WASHINGTON – House Speaker John Boehner abruptly broke off talks with President Barack Obama Friday night on a deal to cut federal spending and avert a threatened government default, sending compromise efforts into an instant crisis.
Within minutes, an obviously peeved Obama virtually ordered congressional leaders to the White House for a Saturday meeting on raising the country’s debt limit. “We’ve got to get it done. It is not an option not to do it,” he declared.
For the first time since negotiations began, the president declined to offer assurances, when asked, that default would be avoided. Moments later, however, he said he was confident of that outcome.
Boehner, in a letter circulated to the House Republican rank and file, said he had withdrawn from the talks with Obama because “in the end, we couldn’t connect.” He announced he would now seek agreement with leaders of the Democratic-controlled Senate.
In a later press conference, the Republican House speaker accused Obama of “moving the goal posts” by demanding $400 billion in tax increases on top of about $800 billion in revenues that would have been reaped through a comprehensive rewrite of the tax code.
Obama was having none of that, announcing instead a morning White House meeting where he said he expected to hear proposed solutions from the top leaders of both parties in both houses.

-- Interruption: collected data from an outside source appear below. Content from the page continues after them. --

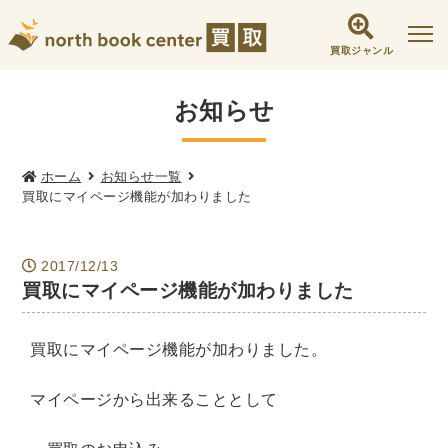
買取ジャンル
社会学書・人文書籍関係
お知らせ
哲学書・心理学・思想書
他哲学書
倫理学・道徳
宗教書
心理学
ホーム
お知らせ一覧
買取にマイページ機能が加わりました
文化人類学・民俗学
東洋哲学
東洋思想
現象学
西洋哲学
言語学
論理学
2017/12/13
政治・法学書
買取にマイページ機能が加わりました
女性学
政治
法律学
環境・エコロジー
社会学
福祉 ・NGO・NPO
買取にマイページ機能が加わりました。
軍事・外交・国際関係
マイページから出来ることとして
歴史書・地理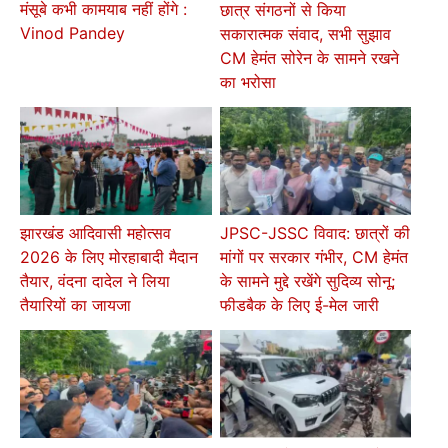
मंसूबे कभी कामयाब नहीं होंगे :
छात्र संगठनों से किया
Vinod Pandey
सकारात्मक संवाद, सभी सुझाव
CM हेमंत सोरेन के सामने रखने
का भरोसा
झारखंड आदिवासी महोत्सव
JPSC-JSSC विवाद: छात्रों की
2026 के लिए मोरहाबादी मैदान
मांगों पर सरकार गंभीर, CM हेमंत
तैयार, वंदना दादेल ने लिया
के सामने मुद्दे रखेंगे सुदिव्य सोनू;
तैयारियों का जायजा
फीडबैक के लिए ई-मेल जारी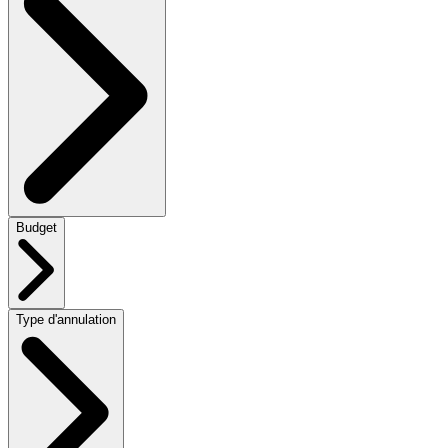
Budget
Type d'annulation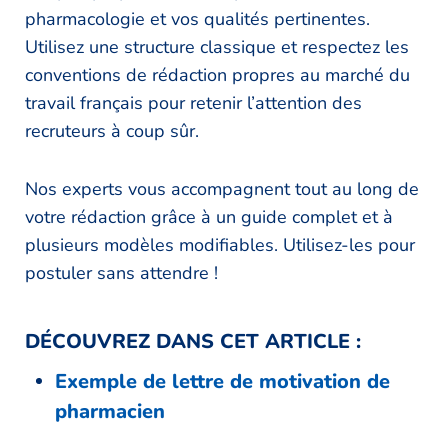
pharmacologie et vos qualités pertinentes.
Utilisez une structure classique et respectez les
conventions de rédaction propres au marché du
travail français pour retenir l’attention des
recruteurs à coup sûr.
Nos experts vous accompagnent tout au long de
votre rédaction grâce à un guide complet et à
plusieurs modèles modifiables. Utilisez-les pour
postuler sans attendre !
DÉCOUVREZ DANS CET ARTICLE :
Exemple de lettre de motivation de
pharmacien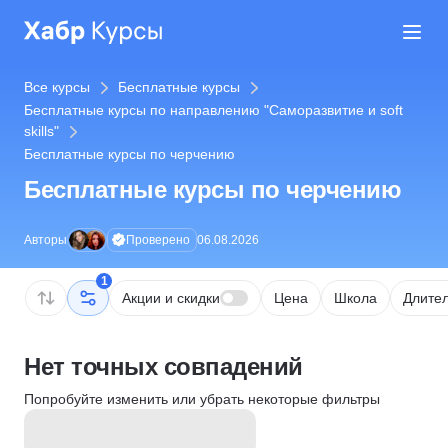
Все курсы
Бесплатные курсы
Бесплатные курсы по направлению "Саморазвитие и soft
skills"
Бесплатные курсы по черчению
Бесплатные курсы по черчению
Проверено
Авторы
06.08.2026
1
Акции и скидки
Цена
Школа
Длител
Нет точных совпадений
Попробуйте изменить или убрать некоторые фильтры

“One of the questions the Republican Party is going to have to ask itself is, ‘Can they say yes to anything?”’ Obama said.
The president avoided direct criticism of Boehner, although he did mention that his phone calls to the speaker had gone unreturned during the day. One administration official said the president had tried to reach Boehner four times.
The private, sometimes-secret negotiations had veered uncertainly for weeks, generating reports as late as Thursday that the two sides were possibly closing in on an agreement to cut $3 trillion in spending and add as much as $1 trillion in possible revenue while increasing the government’s borrowing authority of $2.4 trillion.
That triggered a revolt among Democrats who expressed fears the president was giving away too much in terms of cuts to benefit programs for the elderly and poor while getting too little by way of additional revenues
Officials say a default could destabilize the already weakened U.S. economy and send major ripple effects across the globe. “Failing to raise the debt ceiling would do irreparable harm to our credit standing, would undermine our ability to lead on global economic issues and would damage our economy,” former Treasury Secretary Henry Paulson, a Republican, told reporters during the day.
Current administration officials and Federal reserve Chairman Ben Bernanke have said much the same thing for weeks _ while gridlock persisted in Congress.
Obama said his only requirement for an agreement was legislation that provides the Treasury enough borrowing authority to tide the government over through the 2012 election.
Senate Majority Leader Harry Reid, a Democrat, agreed in a written statement, saying a shorter-term extension was unacceptable.
His counterpart, Senate Republican Leader Mitch McConnell supported Boehner for “insisting on reducing spending and opposing the president’s call for higher taxes on American families and job creators.”
Not for the first time, he said, “it’s time now for the debate to move out of a room in the White House and onto the House and Senate floors.”
Boehner; Democratic House leader Nancy Pelosi; Senate Majority Leader Harry Reid, a Democrat; and Republican Senate leader Mitch McConnell are expected to be among the lawmakers at the White House meeting called by the president.